EXERCISE PROMPT:
Whatever pictures appear, omit them, and repeat the data below exactly.

[MATERIAL TO PROCESS]

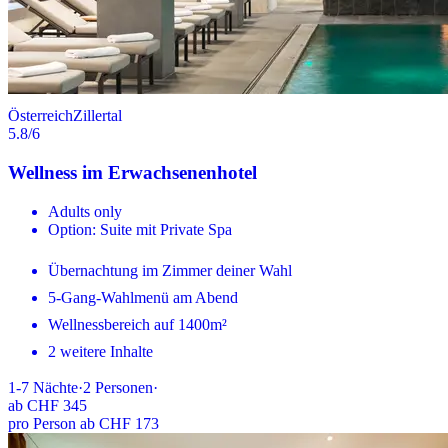
Österreich
Zillertal
5.8
/6
Wellness im Erwachsenenhotel
Adults only
Option: Suite mit Private Spa
Übernachtung im Zimmer deiner Wahl
5-Gang-Wahlmenü am Abend
Wellnessbereich auf 1400m²
2 weitere Inhalte
1-7
Nächte
·
2
Personen
·
ab
CHF 345
pro Person ab CHF 173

[/MATERIAL TO PROCESS]

OUTPUT OF THE TASK:
Österreich
Zillertal
5.8
/6
Wellness im Erwachsenenhotel
Adults only
Option: Suite mit Private Spa
Übernachtung im Zimmer deiner Wahl
5-Gang-Wahlmenü am Abend
Wellnessbereich auf 1400m²
2 weitere Inhalte
1-7
Nächte
·
2
Personen
·
ab
CHF 345
pro Person ab CHF 173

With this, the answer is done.